Table 2. Interaction, main, and joint effect estimates between HLA rs3129882 and pyrethroid exposure in PEG study population of European ancestry, using both an additive genetic model and AA versus GG; n=962 (patients =465, controls =497).

Ambient pyrethroids a	None				1+ Pesticide
	Cases, n (%)	Controls, n (%)	Adjusted OR b (95% CI)	P value	Cases, n (%)	Controls, n (%)	Adjusted OR b (95% CI)	P value
Additive genetic model
AA	95 (0.30)	117 (0.33)	1.00 (ref)		47 (0.32)	58 (0.42)	0.83 (0.53, 1.28)	0.42
AG	172 (0.54)	161 (0.45)	0.91 (0.73, 1.13)	0.38	71 (0.48)	66 (0.48)	1.25 (0.88, 1.78)	0.22
GG	50 (0.16)	81 (0.23)	0.82 (0.53, 1.27)		30 (0.20)	14 (0.10)	1.87 (1.08, 3.35)	0.03
P value for interaction								0.02
AA versus GG
AA	95 (0.66)	117 (0.59)	1.00 (ref)		47 (0.61)	58 (0.81)	1.04 (0.65, 1.67)	0.87
GG	50 (0.34)	81 (0.41)	0.73 (0.47, 1.14)	0.17	30 (0.39)	14 (0.19)	2.48 (1.24, 4.97)	0.01
P value for interaction								0.007

Abbreviations: CI, confidence interval; OR, odds ratio; PD, Parkinson’s disease; PEG, Parkinson’s Environment and Gene.

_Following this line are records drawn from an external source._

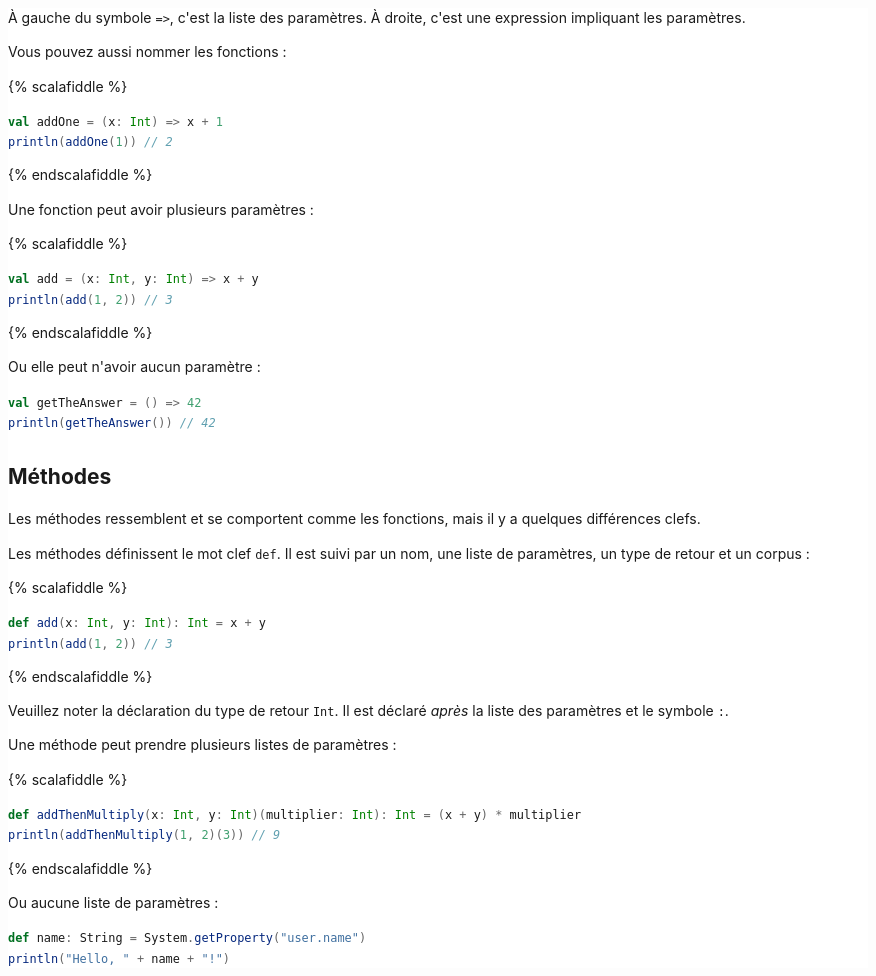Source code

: À gauche du symbole `=>`, c'est la liste des paramètres. À droite, c'est une expression impliquant les paramètres.

Vous pouvez aussi nommer les fonctions :

{% scalafiddle %}
```scala mdoc
val addOne = (x: Int) => x + 1
println(addOne(1)) // 2
```
{% endscalafiddle %}

Une fonction peut avoir plusieurs paramètres :

{% scalafiddle %}
```scala mdoc
val add = (x: Int, y: Int) => x + y
println(add(1, 2)) // 3
```
{% endscalafiddle %}

Ou elle peut n'avoir aucun paramètre :

```scala mdoc
val getTheAnswer = () => 42
println(getTheAnswer()) // 42
```

## Méthodes

Les méthodes ressemblent et se comportent comme les fonctions, mais il y a quelques différences clefs.

Les méthodes définissent le mot clef `def`. Il est suivi par un nom, une liste de paramètres, un type de retour et un corpus :

{% scalafiddle %}
```scala mdoc:nest
def add(x: Int, y: Int): Int = x + y
println(add(1, 2)) // 3
```
{% endscalafiddle %}

Veuillez noter la déclaration du type de retour `Int`. Il est déclaré _après_ la liste des paramètres et le symbole `:`.

Une méthode peut prendre plusieurs listes de paramètres :

{% scalafiddle %}
```scala mdoc
def addThenMultiply(x: Int, y: Int)(multiplier: Int): Int = (x + y) * multiplier
println(addThenMultiply(1, 2)(3)) // 9
```
{% endscalafiddle %}

Ou aucune liste de paramètres :

```scala mdoc
def name: String = System.getProperty("user.name")
println("Hello, " + name + "!")
```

Using both an additive genetic model and comparing only the homozygous groups, we assessed the association between pyrethroid exposure and the risk rs3129882 genotype in the risk for PD. The table indicates the adjusted OR and P values for the main and joint effects and the P value for interaction.

^aAmbient pesticide exposure to any pyrethroids (at or above the median level seen in exposed controls) at both occupation and residence, from 1974 (year of California State mandated pesticide use reports implementation) to 10 years before diagnosis or interview. Pyrethroid group includes fenvalerate, permethrin, phenothrin, resmethrin, flucythrinate, cypermethrin, (S)-cypermethrin, tau-fluvalinate, fenpropathrin, lamda-cyhalothrin, bifenthrin, esfenvalerate, and tralomethrin; Cyfluthrin had no exposure in study population.

^bAdjusted for age (continuous), sex, and smoking history.